MartinPulec commented 1 year ago

Well, I've thought about it once more and in theory there would be a possibility how to signalize the source picture format to the receiver without altering the pixel format or using some side channel (like RTCP).

I could pass the metadata directly to the HEVC (or H.264) stream as a SEI NAL unit and then extract it on the receiver. It would be initially limited to H.264/HEVC only, since it is codec specific (it would be certainly possible also for JPEG). Anyways, since we'd perhaps not want it as a default behavior, it would be needed to be enabled explicitly, with something like --param keep-pixfmt (on sender).

What do you think? Would it be useful for you at least in this extent?

alatteri commented 1 year ago

Hi Martin, I haven't yet had a chance to test the fixes in 0654e99. I will this weekend. But yeah, the concept sounds good. INPUT=OUTPUT.

MartinPulec commented 1 year ago

to be enabled explicitly, with something like --param keep-pixfmt (on sender).
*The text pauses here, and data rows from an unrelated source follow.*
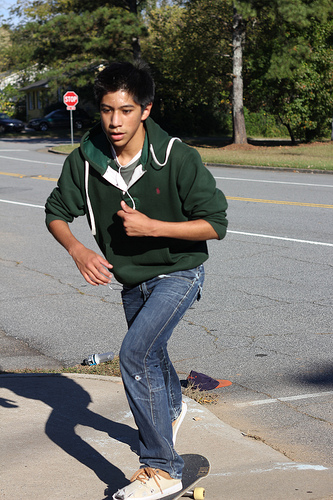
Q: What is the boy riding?
A: Skateboard.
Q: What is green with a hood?
A: The sweatshirt.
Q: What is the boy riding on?
A: Road.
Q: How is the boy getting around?
A: On a skateboard.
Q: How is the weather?
A: Sunny.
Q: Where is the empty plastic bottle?
A: On the ground.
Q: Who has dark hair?
A: The boy.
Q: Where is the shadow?
A: On the sidewalk.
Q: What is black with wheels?
A: Skateboard.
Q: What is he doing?
A: Skating.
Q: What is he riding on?
A: Skateboard.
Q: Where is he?
A: Street corner.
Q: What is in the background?
A: Trees.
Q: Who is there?
A: Young man.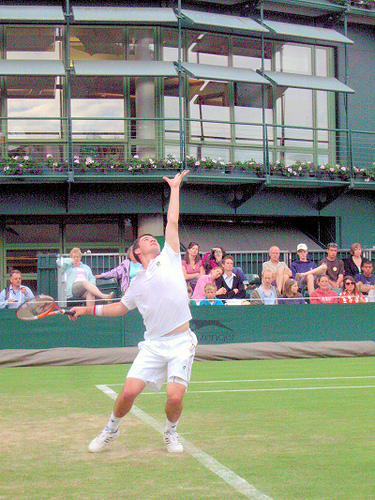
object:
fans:
[0, 242, 375, 306]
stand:
[0, 304, 375, 342]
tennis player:
[13, 169, 201, 451]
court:
[0, 356, 375, 499]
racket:
[16, 295, 76, 321]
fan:
[291, 243, 316, 295]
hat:
[296, 242, 308, 251]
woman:
[339, 276, 368, 303]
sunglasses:
[344, 282, 355, 285]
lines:
[186, 375, 375, 393]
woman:
[56, 247, 114, 305]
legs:
[72, 280, 114, 307]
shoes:
[87, 425, 184, 453]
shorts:
[125, 328, 198, 389]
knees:
[117, 385, 185, 406]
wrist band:
[94, 305, 103, 317]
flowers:
[0, 153, 374, 179]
It is already implemented. Parameter is the one mentioned. Works for H.264/HEVC for now (any encoder/decoder, I am attaching the manually to the raw stream). It should be possible to extend it to most of the compressions (in theory), but it is not entirely transparent, because we are attaching it to raw data, so it is codec-specific (I know how it could be done for MJPEG but not for other codecs).